Mantan pelatih tim nasional sepak bola Indonesia mendiang Alfred Riedl punya kebiasaan tidak membalas jabat tangan orang Indonesia. Beberapa wartawan yang ingin bersalaman dengan Riedl terpaksa mengepalkan tangan sebagai tanda salam dari pelatih berkebangsaan Austria itu. Riedl memang demikian.
Dari beberapa informasi di media daring, Riedl memang tak mau bersalaman dengan orang Indonesia karena satu hal. Orang Indonesia, kata Riedl, tidak punya kultur mencuci tangan dengan sabun usai beraktivitas.
Wabilkhusus usai hajat dari kamar mandi. Entah buang air kecil maupun besar. Sekelumit cerita ini menemukan momentumnya kala pandemi covid-19 melanda dunia, khususnya Indonesia.
Protokol kesehatan yang salah satu isinya mengajak orang mencuci tangan dengan sabun dengan air mengalir sesering mungkin menjadi punya hubungan erat dengan cerita Alfred Riedl tadi.
Cermin kebersihan dalam skala paling kecil memang mencuci tangan. Benar bahwa Organisasi Kesehatan Dunia (WHO) sudah mensyaratkan mencuci tangan dengan sabun dengan air mengalir sebagai salah satu protokol kesehatan selain menjaga jarak dan menghindari kerumunan.
Akan tetapi, lebih jauh daripada itu, ajaran bersih itu sudah ada sejak dahulu. Dalam konteks agama Islam saja, mencuci tangan adalah poin pertama ketika umat Islam hendak salat.
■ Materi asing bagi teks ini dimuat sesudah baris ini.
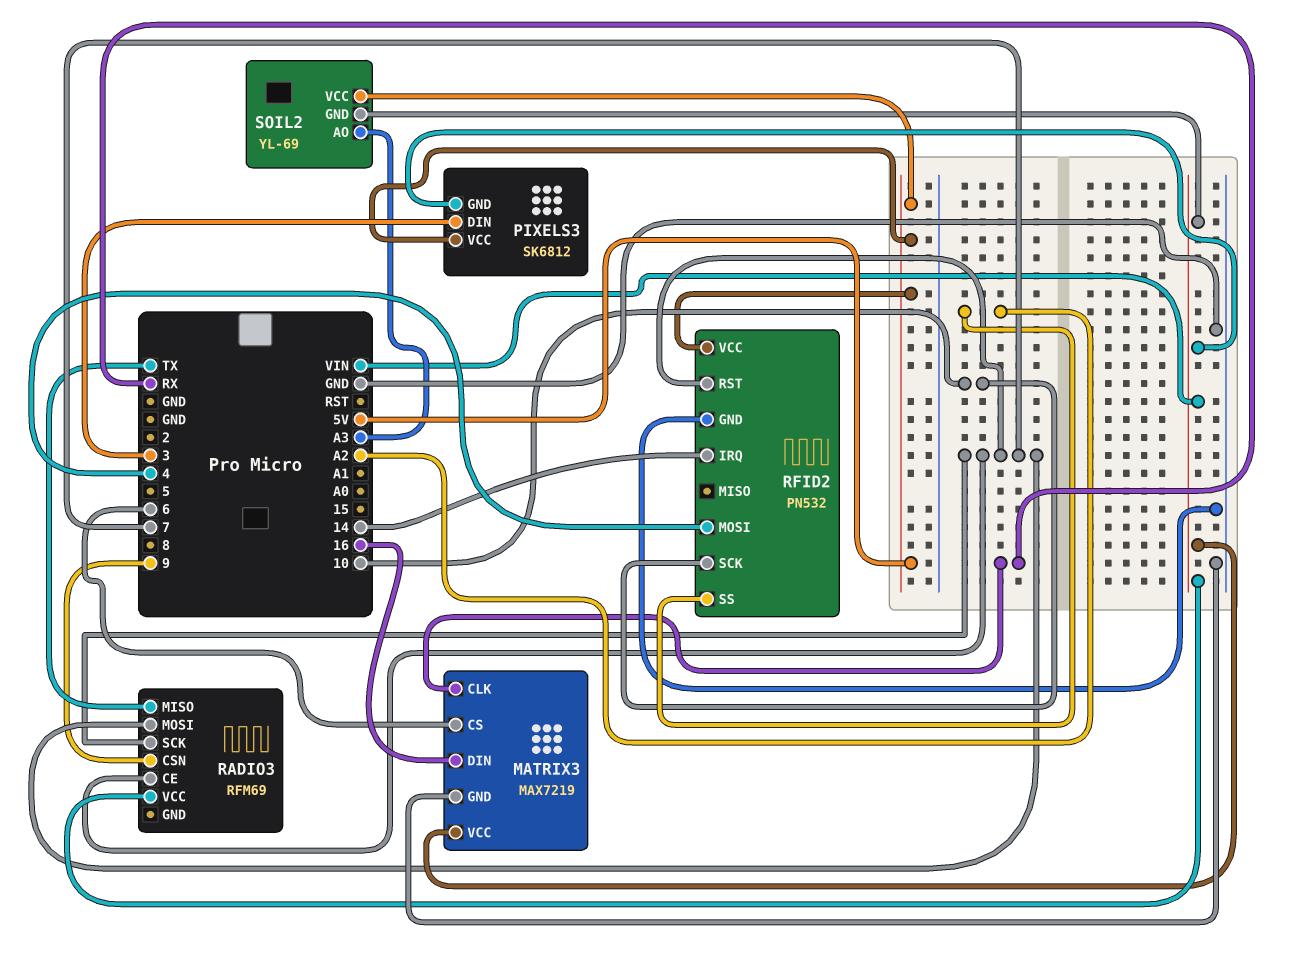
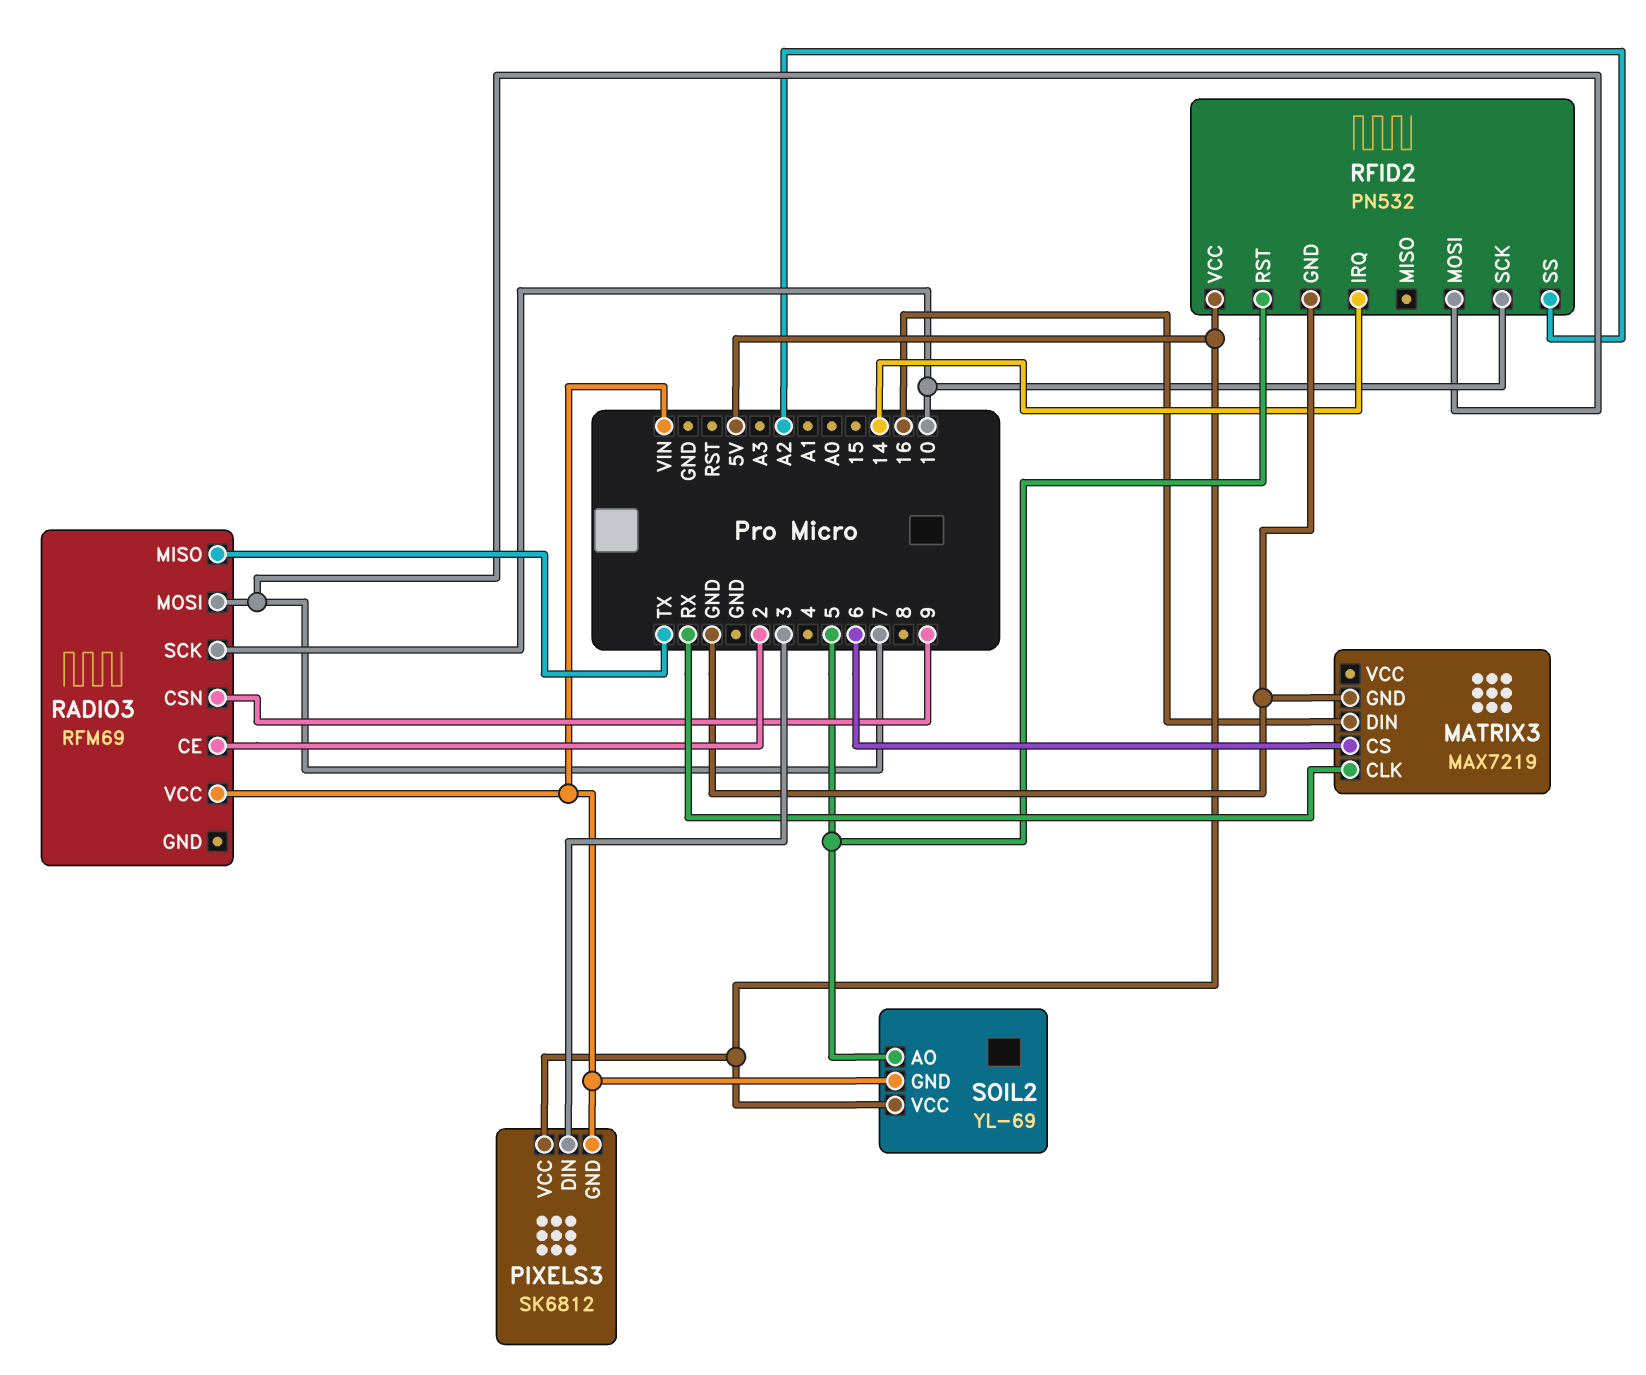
MATRIX3 pin VCC: VIN -> none
RADIO3 pin CE: 7 -> 2
RADIO3 pin SCK: 7 -> 10
RFID2 pin MOSI: 4 -> 7
RFID2 pin RST: 7 -> 5
SOIL2 pin AO: A3 -> 5

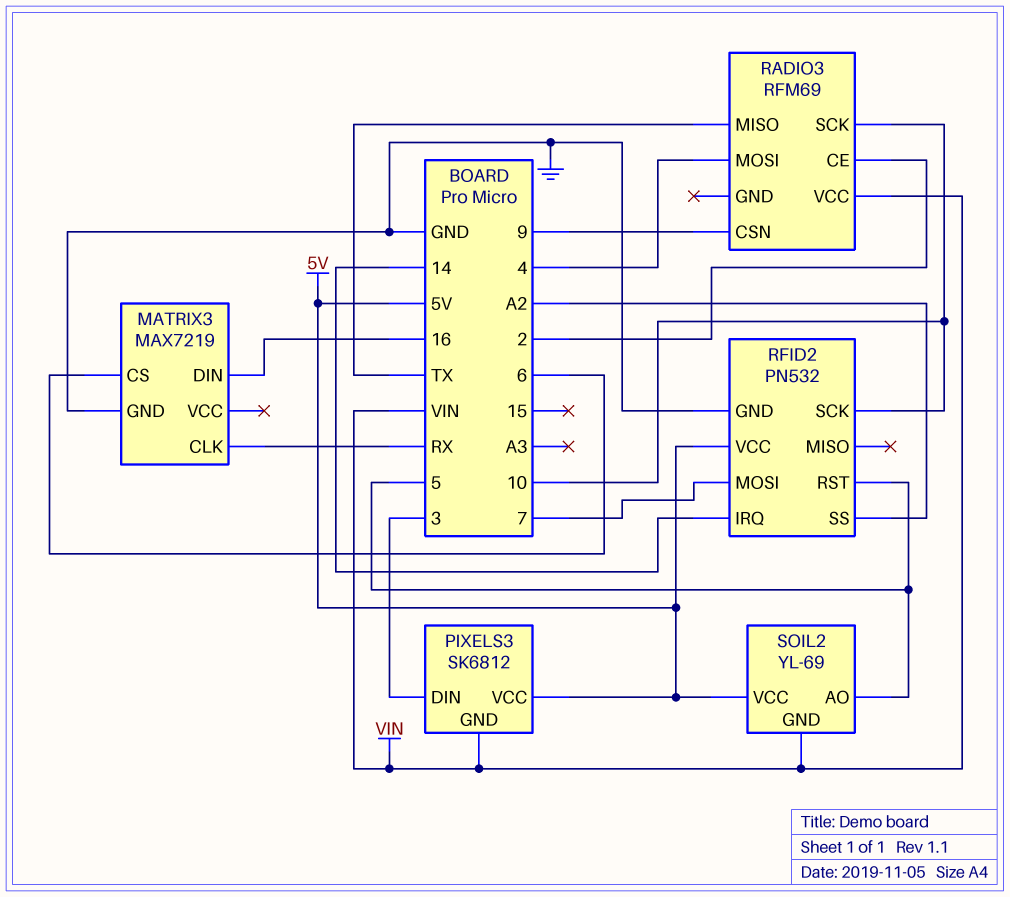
RADIO3 pin MOSI: 7 -> 4

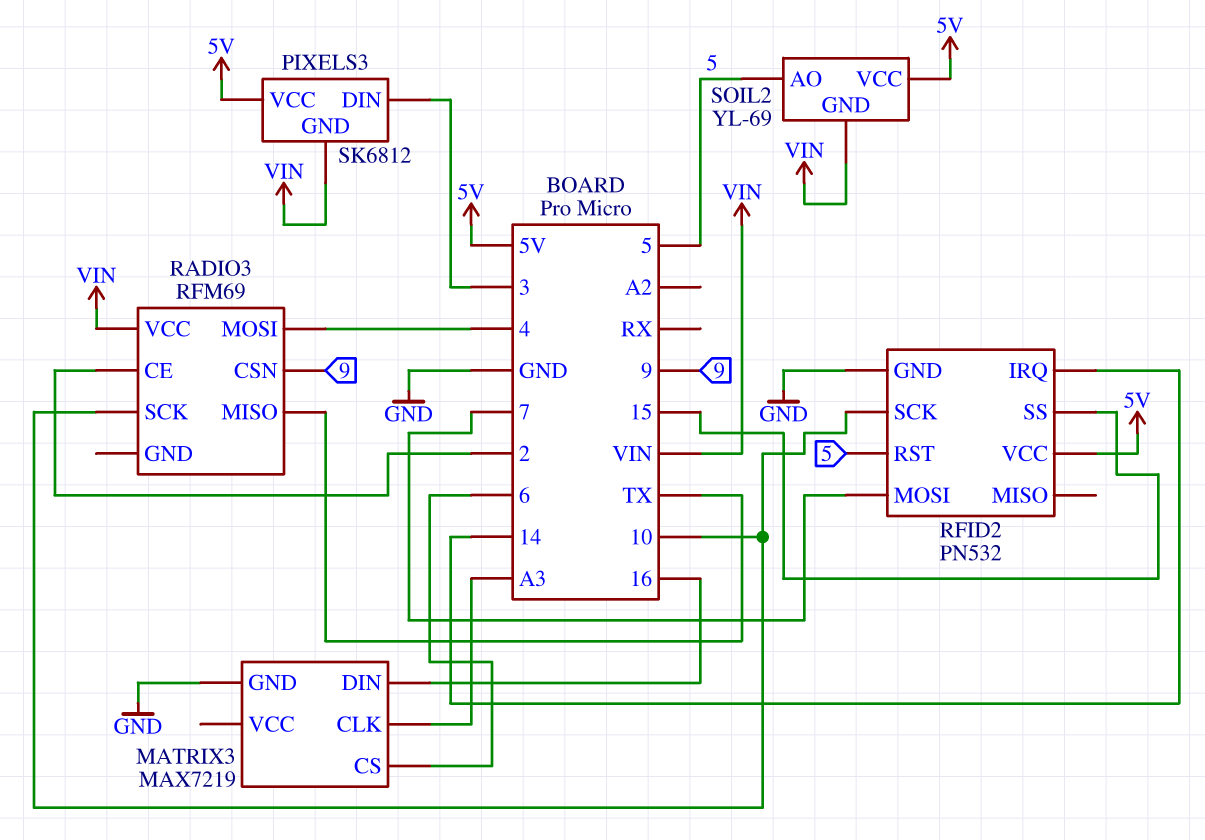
MATRIX3 pin CLK: RX -> A3
RFID2 pin SS: A2 -> 15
Wudu sebagai syarat utama salat salah satu rukunnya juga, bahkan yang pertama setelah niat, adalah mencuci tangan. Jemari tangan dibasuh sampai bersih. Sela-sela jari dibasuh dan ditekan agak kuat sehingga kotorannya hilang.
Ini bentuk sederhana dan paling kecil dari sanitasi serta perilaku hidup bersih dan sehat. Wajar kiranya jika mencuci tangan kini menjadi gerakan dunia.
Pada awal pandemi covid-19, semua tokoh dunia, pesohor, petinggi negara, sosialita, selebgram mendengung-dengungkan mencuci tangan dengan sabun dengan air mengalir.
Kiper andalan Liverpool asal Brasil Alisson Becker mengunggah video cuci tangan di wastafel di media sosialnya. Ini sebagai bentuk dukungan kampanye edukasi soal sanitasi menghadapi pandemi.